Concerning short and medium term risks, risk management systems exist in many areas from fire brigades, medical care to management of any kind of disasters as accidents, floods, hurricanes or earthquakes. In all these areas, prevention plays nowadays an important role. It may reduce the risk to life dramatically as is shown by the low dead rates in countries having implemented adequate risk prevention measures (for example Japan and Chile regarding earthquakes). The development of risk management in organization is supported by principles and guidelines laid down in ISO 31000:2009: “It can be used by any organization regardless of its size, activity or sector. Using ISO 31000 can help organizations increase the likelihood of achieving objectives, improve the identification of opportunities and threats and effectively allocate and use resources for risk treatment” (ISO 2015). “Organizations using it can compare their risk management practices with an internationally recognized benchmark, providing sound principles for effective management and corporate governance” (ISO 2015).

These risk management systems are limited up to now to disasters and many types of prevention are only possible for rich countries. It may be hoped that the creation of additional funds may improve the situation of poorer countries. The actual behavior and mobilization of funds concerning refugees in Europe raise many doubts on the ability of the international community to increase solidarity. At the end, this is a question of ethical principles guiding individual as collective behavior including ethically sound scientific research.

One approach that is basically, and in general also accepted by many, is the robust decision making. Policy options must be identified to prevent unacceptable outcomes in as many scenarios as possible. In practice, it means realizing co-benefits in as many areas as possible like for example from poverty reduction to climate change.

6 Conclusion

As was shown previously, richer countries are in general also the happier countries. The indicators with the strongest influence on happiness are: CO2 per capita; GNI / GDP per capita; life expectancy at birth; mean years of schooling; total participation rates; share of fossil fuels; income Gini coefficient; and well-being. This is underlined by the fact that poor countries show in general a low performance in most if not all these areas. Thus, regarding the importance of CO2 per capita and resource consumption there seems to be no chance for sustainable development. However, the example of Costa Rica shows that alternatives are possible; people there have a higher score in life satisfaction than people of much richer countries as Saudi Arabia and even Germany.

Despite all uncertainties demonstrated above regarding the correct description and analysis of the actual situation, that is the selection of the ‘right’ indicators and the impossibility to forecast long-term developments, there are some fundamental robust strategies that should be promoted.

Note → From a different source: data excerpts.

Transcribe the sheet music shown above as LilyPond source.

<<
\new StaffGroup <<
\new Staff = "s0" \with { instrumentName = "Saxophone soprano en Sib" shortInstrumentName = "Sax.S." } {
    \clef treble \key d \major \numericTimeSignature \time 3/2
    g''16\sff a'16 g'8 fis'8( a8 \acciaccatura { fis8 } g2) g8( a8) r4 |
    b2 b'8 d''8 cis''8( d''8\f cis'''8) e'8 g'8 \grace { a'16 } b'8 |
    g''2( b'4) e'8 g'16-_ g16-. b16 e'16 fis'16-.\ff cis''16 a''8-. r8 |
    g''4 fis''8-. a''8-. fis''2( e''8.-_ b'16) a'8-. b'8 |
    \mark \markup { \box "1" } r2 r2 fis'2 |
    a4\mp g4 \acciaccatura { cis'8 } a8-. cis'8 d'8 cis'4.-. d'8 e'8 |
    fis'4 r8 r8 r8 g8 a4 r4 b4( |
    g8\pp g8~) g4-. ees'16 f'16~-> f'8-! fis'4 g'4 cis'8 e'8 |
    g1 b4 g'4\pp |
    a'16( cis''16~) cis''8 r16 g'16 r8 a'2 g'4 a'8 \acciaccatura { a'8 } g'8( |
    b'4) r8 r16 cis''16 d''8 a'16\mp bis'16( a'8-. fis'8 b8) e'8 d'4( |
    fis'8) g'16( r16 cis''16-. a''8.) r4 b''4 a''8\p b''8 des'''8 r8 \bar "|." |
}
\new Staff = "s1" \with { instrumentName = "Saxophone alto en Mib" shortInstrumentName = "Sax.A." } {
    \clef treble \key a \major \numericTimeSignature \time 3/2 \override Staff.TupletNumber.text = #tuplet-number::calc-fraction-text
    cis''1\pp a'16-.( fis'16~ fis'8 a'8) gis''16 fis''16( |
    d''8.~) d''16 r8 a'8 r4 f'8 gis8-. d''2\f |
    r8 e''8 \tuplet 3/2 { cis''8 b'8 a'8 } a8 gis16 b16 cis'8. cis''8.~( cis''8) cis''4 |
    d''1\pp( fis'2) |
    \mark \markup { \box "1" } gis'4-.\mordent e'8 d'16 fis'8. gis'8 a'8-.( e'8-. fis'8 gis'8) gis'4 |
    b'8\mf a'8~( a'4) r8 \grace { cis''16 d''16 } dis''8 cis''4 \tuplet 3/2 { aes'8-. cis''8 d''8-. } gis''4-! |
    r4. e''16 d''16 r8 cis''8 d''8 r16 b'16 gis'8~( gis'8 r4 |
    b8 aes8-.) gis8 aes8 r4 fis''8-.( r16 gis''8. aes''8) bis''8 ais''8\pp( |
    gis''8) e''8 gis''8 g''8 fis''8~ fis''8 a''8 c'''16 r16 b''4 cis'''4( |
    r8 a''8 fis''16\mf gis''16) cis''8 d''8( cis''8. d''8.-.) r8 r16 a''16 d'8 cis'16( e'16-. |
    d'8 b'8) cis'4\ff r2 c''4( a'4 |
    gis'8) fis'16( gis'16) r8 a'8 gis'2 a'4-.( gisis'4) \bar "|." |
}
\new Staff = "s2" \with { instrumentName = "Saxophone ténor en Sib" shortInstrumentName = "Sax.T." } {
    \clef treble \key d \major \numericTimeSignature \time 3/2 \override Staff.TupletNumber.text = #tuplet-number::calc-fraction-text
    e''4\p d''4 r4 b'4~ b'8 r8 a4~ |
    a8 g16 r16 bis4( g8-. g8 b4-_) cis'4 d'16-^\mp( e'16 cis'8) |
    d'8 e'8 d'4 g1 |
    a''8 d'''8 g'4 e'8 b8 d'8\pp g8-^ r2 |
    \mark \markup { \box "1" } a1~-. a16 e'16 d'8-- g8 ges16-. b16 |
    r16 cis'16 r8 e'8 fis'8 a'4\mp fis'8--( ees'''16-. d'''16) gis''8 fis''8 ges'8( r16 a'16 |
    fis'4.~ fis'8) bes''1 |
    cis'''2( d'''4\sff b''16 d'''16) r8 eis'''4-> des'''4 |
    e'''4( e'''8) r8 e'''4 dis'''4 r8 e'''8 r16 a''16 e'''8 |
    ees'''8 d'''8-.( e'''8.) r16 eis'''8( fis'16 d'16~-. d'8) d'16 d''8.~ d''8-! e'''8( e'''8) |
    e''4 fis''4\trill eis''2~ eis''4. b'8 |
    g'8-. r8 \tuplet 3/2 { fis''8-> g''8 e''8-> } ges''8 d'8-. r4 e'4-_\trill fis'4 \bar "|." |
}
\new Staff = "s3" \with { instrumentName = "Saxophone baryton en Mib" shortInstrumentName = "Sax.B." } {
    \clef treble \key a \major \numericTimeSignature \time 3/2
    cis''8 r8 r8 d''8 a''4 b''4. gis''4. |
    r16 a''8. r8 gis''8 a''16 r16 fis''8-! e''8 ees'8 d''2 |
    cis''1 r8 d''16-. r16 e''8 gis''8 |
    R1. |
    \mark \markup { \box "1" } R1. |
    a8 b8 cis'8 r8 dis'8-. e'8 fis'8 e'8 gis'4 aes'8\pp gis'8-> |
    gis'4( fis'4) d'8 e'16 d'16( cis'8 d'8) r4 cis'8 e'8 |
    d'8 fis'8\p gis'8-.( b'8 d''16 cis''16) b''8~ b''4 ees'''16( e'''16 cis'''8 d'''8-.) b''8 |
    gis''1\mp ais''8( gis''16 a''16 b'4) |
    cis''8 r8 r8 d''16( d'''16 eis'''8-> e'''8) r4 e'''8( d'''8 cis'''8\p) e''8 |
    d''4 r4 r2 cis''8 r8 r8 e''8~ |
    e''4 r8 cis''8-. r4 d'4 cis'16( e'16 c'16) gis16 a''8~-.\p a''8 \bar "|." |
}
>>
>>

These include the fight against high population growth rates, mainly in poor countries, the introduction of clean technologies and the promotion of a more dematerialized world by fostering the insight that happiness can (also) be reached when changing the actual patterns of consumption.

However, it should not be underestimated that there is a long way to go. Especially the following questions need to be answered when preparing and deciding about concrete measures for reducing risks to human and environmental security, well-being and welfare: How to define and achieve sustainable long-term solutions? How to change the individual perception of risks from short term to long term? How to develop better early warning systems? How to deal with worst-case scenarios? How to value non-monetary items (for example in the case of biodiversity)? And how to overcome free rider situations?